READING PASSAGE:
begin
Corey Young: I’m working with The Broken Token again on a line of dice towers. That’s eating up most of my design attention right now. You can see videos of the prototypes in action here, here, here, here, here, and here.
TPIH: I’m particularly fond of the “dice shaming” tower!

Corey Young: I designed a game about Santorini several years ago. It uses hexagonal tiles played on inclined playing board. The board and tiles for the prototype are laser cut wood. The faces of the tiles are printed on adhesive-backed paper. I then apply the stickers to the tiles.
Santorini (changing name to Fira)
The game was considered by a few publishers, but was turned down for being too abstract and for only supporting 2 players. Last year, I partnered with Ben Rosset and Matthew O’Malley (designers of Between Two Cities) on a redesign that solved those problems. The game is currently under consideration with a publisher.
end
SUPPLIED INFORMATION:
begin
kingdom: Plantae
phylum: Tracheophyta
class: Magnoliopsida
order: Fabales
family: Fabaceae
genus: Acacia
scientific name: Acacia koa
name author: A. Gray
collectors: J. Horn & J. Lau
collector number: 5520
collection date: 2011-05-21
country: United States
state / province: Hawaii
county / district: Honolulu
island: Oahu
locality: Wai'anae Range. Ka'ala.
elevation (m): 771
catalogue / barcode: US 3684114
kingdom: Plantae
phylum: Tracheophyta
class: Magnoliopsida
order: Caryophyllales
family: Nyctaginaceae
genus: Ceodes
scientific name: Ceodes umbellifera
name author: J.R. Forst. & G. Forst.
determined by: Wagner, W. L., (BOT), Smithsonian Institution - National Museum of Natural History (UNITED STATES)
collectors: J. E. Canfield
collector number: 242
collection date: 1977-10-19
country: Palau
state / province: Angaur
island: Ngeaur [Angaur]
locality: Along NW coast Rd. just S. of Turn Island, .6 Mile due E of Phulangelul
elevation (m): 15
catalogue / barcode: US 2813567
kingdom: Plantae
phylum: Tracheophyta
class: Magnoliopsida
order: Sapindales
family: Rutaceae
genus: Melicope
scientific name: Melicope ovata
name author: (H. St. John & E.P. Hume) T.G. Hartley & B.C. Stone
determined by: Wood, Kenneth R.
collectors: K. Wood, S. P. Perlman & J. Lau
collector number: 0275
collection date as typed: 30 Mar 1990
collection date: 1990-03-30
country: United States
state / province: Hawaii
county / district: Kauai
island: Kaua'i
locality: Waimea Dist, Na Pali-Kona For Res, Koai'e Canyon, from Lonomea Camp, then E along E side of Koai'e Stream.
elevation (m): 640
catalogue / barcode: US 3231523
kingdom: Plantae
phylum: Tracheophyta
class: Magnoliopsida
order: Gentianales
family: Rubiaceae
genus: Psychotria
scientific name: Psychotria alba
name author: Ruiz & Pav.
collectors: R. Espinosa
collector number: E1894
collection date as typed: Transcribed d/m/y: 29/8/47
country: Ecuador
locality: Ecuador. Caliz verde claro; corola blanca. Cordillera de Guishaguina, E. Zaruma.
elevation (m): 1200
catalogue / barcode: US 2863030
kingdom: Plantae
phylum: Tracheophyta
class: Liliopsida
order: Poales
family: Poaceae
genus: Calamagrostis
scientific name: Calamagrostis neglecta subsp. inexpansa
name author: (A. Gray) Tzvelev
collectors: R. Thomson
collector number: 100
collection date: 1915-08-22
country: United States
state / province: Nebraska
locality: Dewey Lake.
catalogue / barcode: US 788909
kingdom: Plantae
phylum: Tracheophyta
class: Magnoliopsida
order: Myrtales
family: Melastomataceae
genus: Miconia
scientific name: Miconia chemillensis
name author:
end
Reproduce the interview passage from "Corey Young: I designed" up to and including "to the tiles.", substituting "triangular" for "hexagonal".

WRITTEN ANSWER:
Corey Young: I designed a game about Santorini several years ago. It uses triangular tiles played on inclined playing board. The board and tiles for the prototype are laser cut wood. The faces of the tiles are printed on adhesive-backed paper. I then apply the stickers to the tiles.